• EXTRACT PROVIDED
────────────────────────────────────────
Lama. Yes, when you understand Buddha’s qualities within yourself, you become peaceful. So of course it has something to do with Buddha, because you discover these things through his teachings. But that doesn’t mean Buddha gives it to you bam! just like that.
The many beings who solved their own problems and attained everlasting peaceful realizations did so by practicing the Buddha’s teachings; to the extent that they were practicing his teachings it has something to do with him. Although he passed away over 2,600 years ago, the power of his mind still permeates the world. We’re enjoying it here even now. But we have to make an effort. For example, if you want that delicious Kathmandu cake, you don’t get it up here at Kopan just by thinking about it. You have to be practical: get your money, go buy it and bring it back.
Look at how you live here in Nepal. The houses are cold; the toilets are not what you’re used to. You can live much more comfortably than you do here, but you still enjoy yourself here: “I’m much happier here; I have everything I need.” It all depends on your mind. That’s what you’ve discovered. Your mind does not need luxury accommodations to be peaceful and happy. Nobody told you this is good; you discovered it for yourself. Even if somebody told you it would be good here, without understanding you wouldn’t be interested. You can’t just put anybody into this situation. But with understanding, you enjoy your Nepalese house, Dharma friends and simple food.
Olivia. I think the essential things are here in Kopan.
Lama Thubten Yeshe. Thank you so much. If there are no more questions…
Steve. I have one question. [Yes, thank you.] You had mentioned that one can’t learn, or whatever anyone can tell oneself, you already know, inside. [I don’t follow you completely.] You said that whatever you can hear from someone else, whatever someone else has said…
Lama Thubten Yeshe. You can hear what your mind has to say but you have to know how to listen. Lord Buddha spoke about airplanes and rockets but he didn’t learn about those things in school.
Olivia. Many times you mention that Lord Buddha said this and that but we don’t have those translations.
Lama. If you want those things translated, bring me a hundred writers; I’ll bring the books and we can translate them. We have books in which Lord Buddha spoke about medicine, chemistry, all kinds of things. None of those things existed on earth at that time but he listened to his inner voice and could see, imagine, how things would be on earth in future times. He saw such things much more clearly than we see each other sitting here right now.
Q. You mentioned answering questions with compassion to help people understand something that you understand. How do we develop compassion with understanding?
Lama. Developing compassion means first understanding that all human problems come from the ignorant mind. On that basis we develop the wish to share our own understanding with others, wanting them to reach beyond their ignorance. Most of the time people investigate external phenomena, objects of the ego, but it’s much more beneficial to learn about everlasting peaceful liberation, which is totally beyond ego.
Also, in debate and discussion you also learn patience. Somebody tells you, “You’re wrong, because this, because that….” Now, the personality of ego is to always think you’re right, so when somebody tells you you’re not, you have a tendency to react. I’m not saying that you have ego, but ego’s personality is like that and to see and deal with it is another benefit of discussion. It has really helped for me.
Q. What is best method to do this, since I still have ego? Is the best method to speak up anyway, even though ego is involved, or to keep quiet until the ego is no longer involved?
Lama. The best thing to do is to try to generate compassion for the other person who is talking. You don’t necessary have to make a big show of “You are my object of compassion,” but that’s how you should feel within yourself.
Thank you, thank you so much.
Lama Yeshe gave this teaching at Kopan Monastery, 2 January 1972. Edited from the Lama Yeshe Wisdom Archive by Nicholas Ribush.
────────────────────────────────────────
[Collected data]
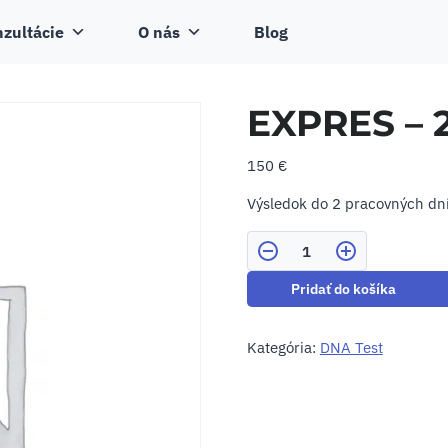
zultácie
O nás
Blog
EXPRES – 
150
€
Výsledok do 2 pracovných dní 
Počet
Pridať do košíka
Kategória:
DNA Test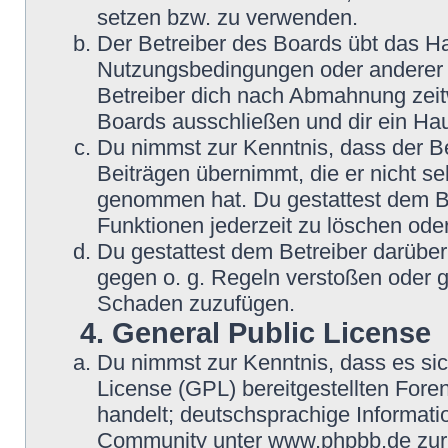
setzen bzw. zu verwenden.
Der Betreiber des Boards übt das H
Nutzungsbedingungen oder anderer i
Betreiber dich nach Abmahnung zeit
Boards ausschließen und dir ein Hau
Du nimmst zur Kenntnis, dass der Be
Beiträgen übernimmt, die er nicht selb
genommen hat. Du gestattest dem Be
Funktionen jederzeit zu löschen oder
Du gestattest dem Betreiber darüber
gegen o. g. Regeln verstoßen oder g
Schaden zuzufügen.
4. General Public License
Du nimmst zur Kenntnis, dass es si
License (GPL) bereitgestellten Fo
handelt; deutschsprachige Informat
Community unter www.phpbb.de zur V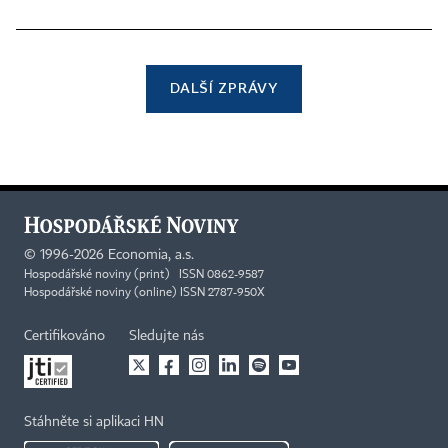
DALŠÍ ZPRÁVY
©
1996-2026
Economia, a.s.
Hospodářské noviny (print) ISSN 0862-9587
Hospodářské noviny (online) ISSN 2787-950X
Certifikováno
Sledujte nás
Stáhněte si aplikaci HN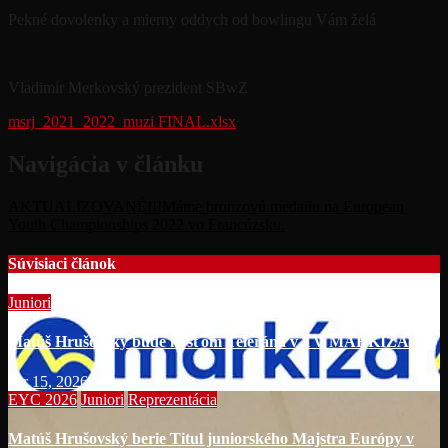
Pekné dovolenky a mierny oddych od bowlingu Vám želá
Vladimír Merkovský prezident SBwZ
msrj_2021_2022_muzi FINAL.xlsx
Navigácia v článku
AKTUALIZOVANÉ!!!Máme bronzovú medailu na European
Youth Championships 2022 vo Francúzsku.
Súvisiaci článok
Juniori
Matúš Hrušovský bude hosťom Telerána v TV MARKÍZA
apr 15, 2026
EYC 2026
Juniori
Reprezentácia
Matúš Hrušovský berie Titul juniorského Majstra Európy v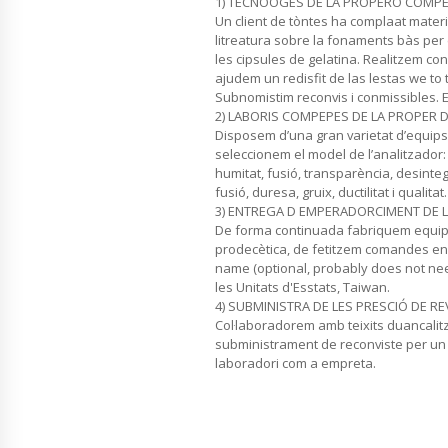
1) TECNOOGES DE LA PROPERÓ COMP
Un client de tòntes ha complaat mater
litreatura sobre la fonaments bàs per 
les cipsules de gelatina. Realitzem con
ajudem un redisfit de las lestas we to 
Subnomistim reconvis i conmissibles. E
2) LABORIS COMPEPES DE LA PROPER D
Disposem d’una gran varietat d’equips a
seleccionem el model de l’analitzador: 
humitat, fusió, transparència, desinteg
fusió, duresa, gruix, ductilitat i qualitat.
3) ENTREGA D EMPERADORCIMENT DE L
De forma continuada fabriquem equips
prodecètica, de fetitzem comandes en p
name (optional, probably does not nee
les Unitats d'Esstats, Taiwan.
4) SUBMINISTRA DE LES PRESCIÓ DE RE
Col·laboradorem amb teixits duancalit
subministrament de reconviste per u
laboradori com a empreta.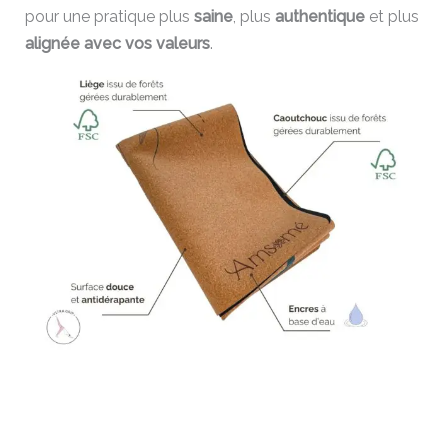
pour une pratique plus
saine
, plus
authentique
et plus
alignée avec vos valeurs
.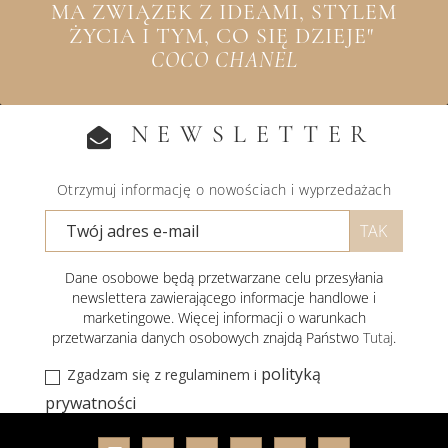
MA ZWIĄZEK Z IDEAMI, STYLEM
ŻYCIA I TYM, CO SIĘ DZIEJE"
COCO CHANEL
NEWSLETTER
Otrzymuj informację o nowościach i wyprzedażach
Dane osobowe będą przetwarzane celu przesyłania
newslettera zawierającego informacje handlowe i
marketingowe. Więcej informacji o warunkach
przetwarzania danych osobowych znajdą Państwo
Tutaj
.
polityką
Zgadzam się z regulaminem i
prywatności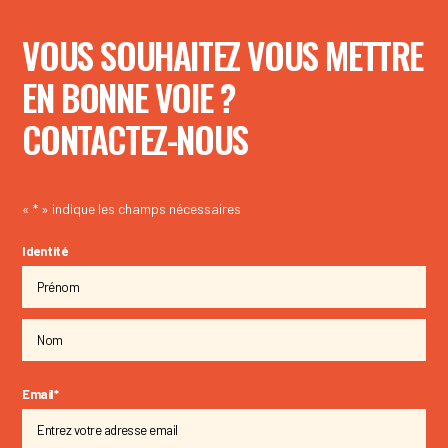
VOUS SOUHAITEZ VOUS METTRE
EN BONNE VOIE ?
CONTACTEZ-NOUS
«
*
» indique les champs nécessaires
Identité
Email
*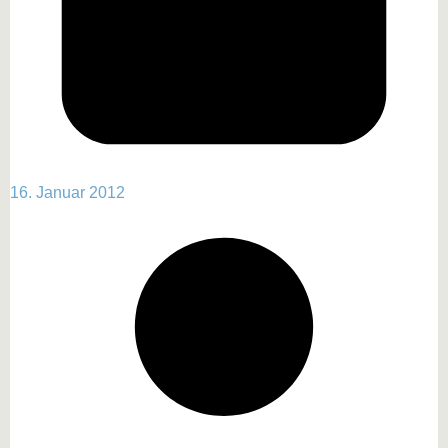
16. Januar 2012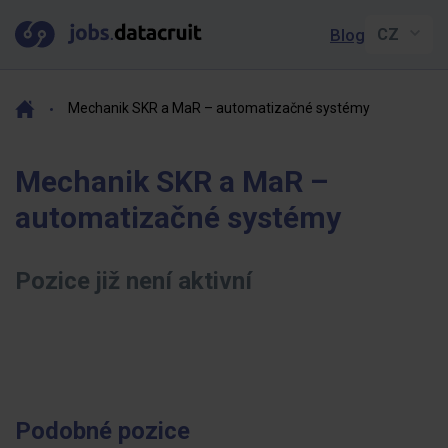
Blog
Mechanik SKR a MaR – automatizačné systémy
Mechanik SKR a MaR –
automatizačné systémy
Pozice již není aktivní
Podobné pozice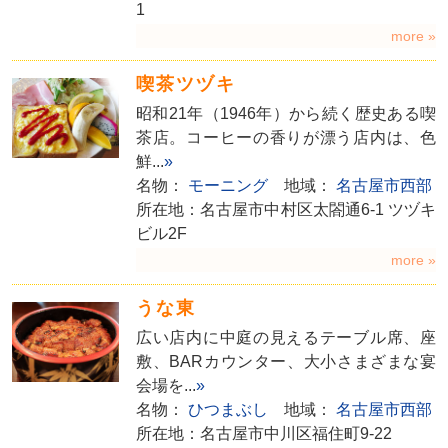
1
more »
喫茶ツヅキ
昭和21年（1946年）から続く歴史ある喫
茶店。コーヒーの香りが漂う店内は、色
鮮...
»
名物：
モーニング
地域：
名古屋市西部
所在地：名古屋市中村区太閤通6-1 ツヅキ
ビル2F
more »
うな東
広い店内に中庭の見えるテーブル席、座
敷、BARカウンター、大小さまざまな宴
会場を...
»
名物：
ひつまぶし
地域：
名古屋市西部
所在地：名古屋市中川区福住町9-22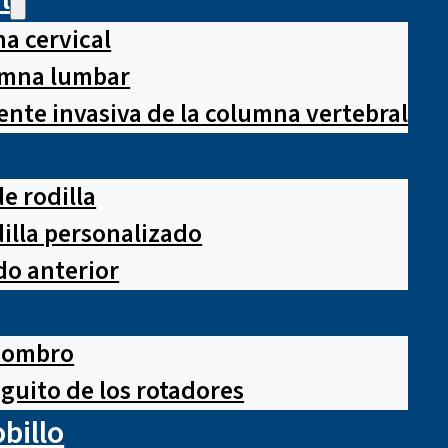
a cervical
lumna lumbar
nte invasiva de la columna vertebral
e rodilla
illa personalizado
o anterior
hombro
guito de los rotadores
obillo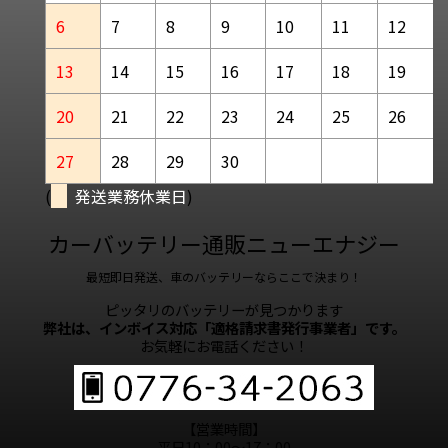
6
7
8
9
10
11
12
13
14
15
16
17
18
19
20
21
22
23
24
25
26
27
28
29
30
(
発送業務休業日
)
カーバッテリー通販ニューエナジー
最短即日発送、車のバッテリーならここで決まり！
ピッタリのバッテリーが見つかります
弊社は、インボイス対応「適格請求書発行事業者」です。
お気軽にお電話ください！
【営業時間】
平日10：00～17：00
────────────────────────────────────────
• ACTIVITY LIST
**a)** Pull from the Kopan teaching everything from "Q. You mentioned" down to "totally beyond ego.".
**b)** Answer these about the Kopan teaching:
(i) On what date did Lama Yeshe give this teaching?
(ii) How long ago does the Lama say the Buddha passed away?
(iii) According to the Lama, what does developing compassion first mean understanding?
The records have no connection to the Kopan teaching.

• TASK-BY-TASK OUTPUTS
**a)**
Q. You mentioned answering questions with compassion to help people understand something that you understand. How do we develop compassion with understanding?
Lama. Developing compassion means first understanding that all human problems come from the ignorant mind. On that basis we develop the wish to share our own understanding with others, wanting them to reach beyond their ignorance. Most of the time people investigate external phenomena, objects of the ego, but it’s much more beneficial to learn about everlasting peaceful liberation, which is totally beyond ego.

**b)**
(i) 2 January 1972
(ii) Over 2,600 years ago
(iii) That all human problems come from the ignorant mind